Nachts in Zimmer der Tochter geschlichen
Die Taten sollen in der Wohnung des Lehrers passiert sein, wo seine Tochter und deren gleichaltrige Freundin übernachtet hatten. Laut "Kleine Zeitung" soll sich der Pädagoge in der Nacht ins Schlafzimmer der Tochter geschlichen haben, wo sich auch ihre Freundin aufhielt. Im Glauben, die Elfjährige würde schlafen, soll er sie missbraucht haben. Das Opfer hat sich nach einem zweiten Übergriff einer Lehrerin anvertraut, die daraufhin das Jugendamt und die Polizei eingeschaltet hat. In beiden Fällen habe das Kind so getan, als würde es schlafen.

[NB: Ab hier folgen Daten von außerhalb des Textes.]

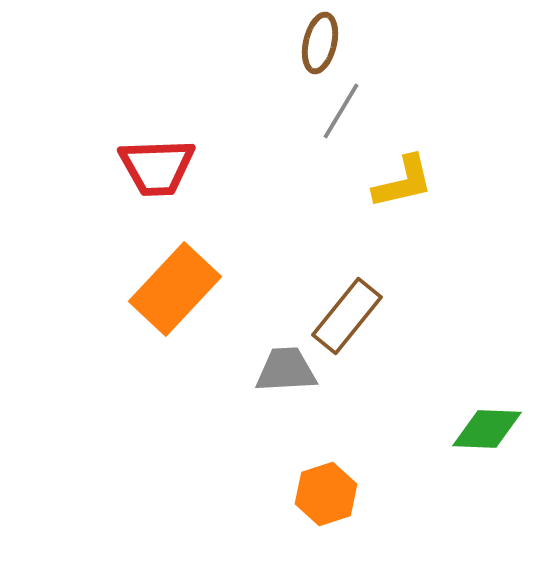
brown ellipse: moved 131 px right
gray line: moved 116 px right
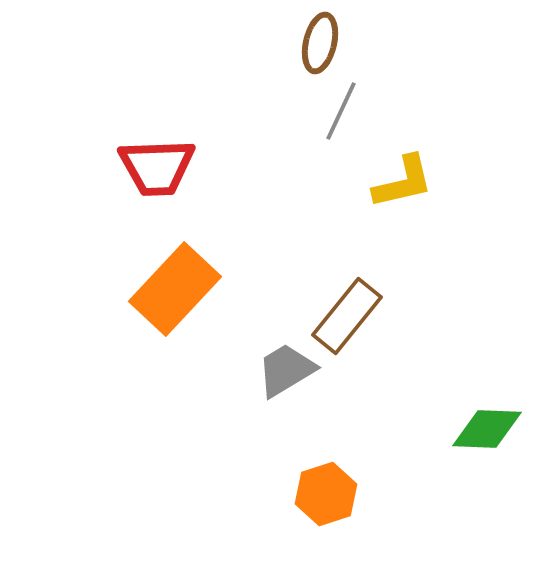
gray line: rotated 6 degrees counterclockwise
gray trapezoid: rotated 28 degrees counterclockwise
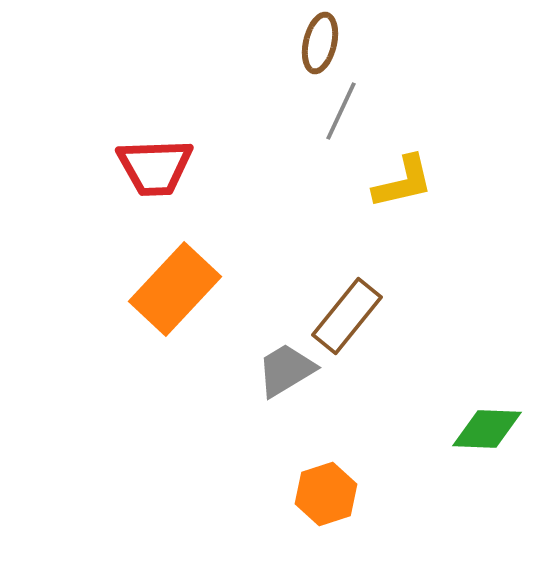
red trapezoid: moved 2 px left
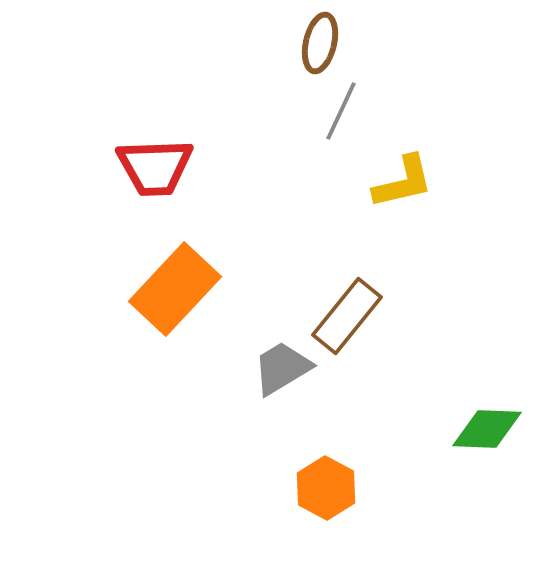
gray trapezoid: moved 4 px left, 2 px up
orange hexagon: moved 6 px up; rotated 14 degrees counterclockwise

Der Verdächtige ist bisher unbescholten und wurde auch noch nicht vernommen, so die Staatsanwaltschaft. Der Pädagoge, er unterrichtet an einer höheren Schule, wurde von der Bildungsdirektion vorläufig suspendiert. Da er sich erst im zweiten Dienstjahr befinde, erfolge keine Weiterbestellung. Sein Dienstverhältnis ende daher mit Ablauf des Schuljahres, hieß es seitens der Bildungsdirektion Kärnten.

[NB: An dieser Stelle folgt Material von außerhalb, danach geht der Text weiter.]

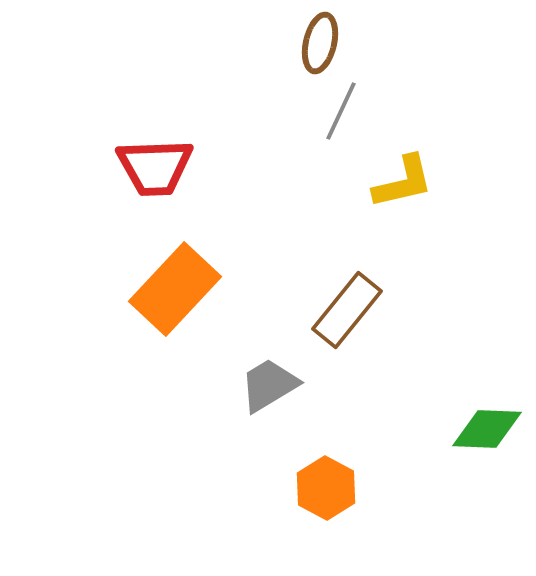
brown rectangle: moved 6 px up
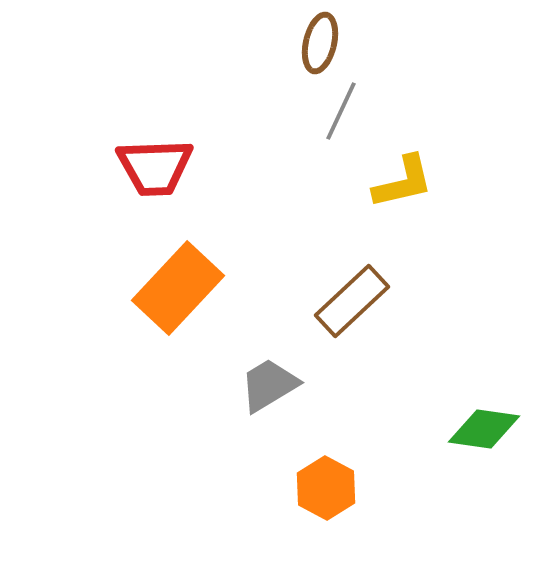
orange rectangle: moved 3 px right, 1 px up
brown rectangle: moved 5 px right, 9 px up; rotated 8 degrees clockwise
green diamond: moved 3 px left; rotated 6 degrees clockwise
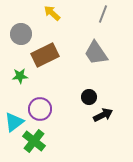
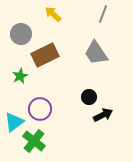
yellow arrow: moved 1 px right, 1 px down
green star: rotated 21 degrees counterclockwise
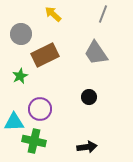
black arrow: moved 16 px left, 32 px down; rotated 18 degrees clockwise
cyan triangle: rotated 35 degrees clockwise
green cross: rotated 25 degrees counterclockwise
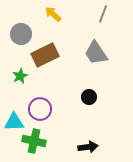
black arrow: moved 1 px right
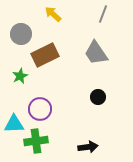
black circle: moved 9 px right
cyan triangle: moved 2 px down
green cross: moved 2 px right; rotated 20 degrees counterclockwise
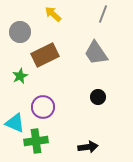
gray circle: moved 1 px left, 2 px up
purple circle: moved 3 px right, 2 px up
cyan triangle: moved 1 px right, 1 px up; rotated 25 degrees clockwise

Alle Klassen, in denen der Lehrer unterrichtet hat, seien von Schulpsychologen besucht worden. Schüler und Schülerinnen wurden darüber informiert, dass sie sich jederzeit vertrauensvoll an die Schulpsychologie wenden können, wenn sie Gesprächs- oder Unterstützungsbedarf hätten.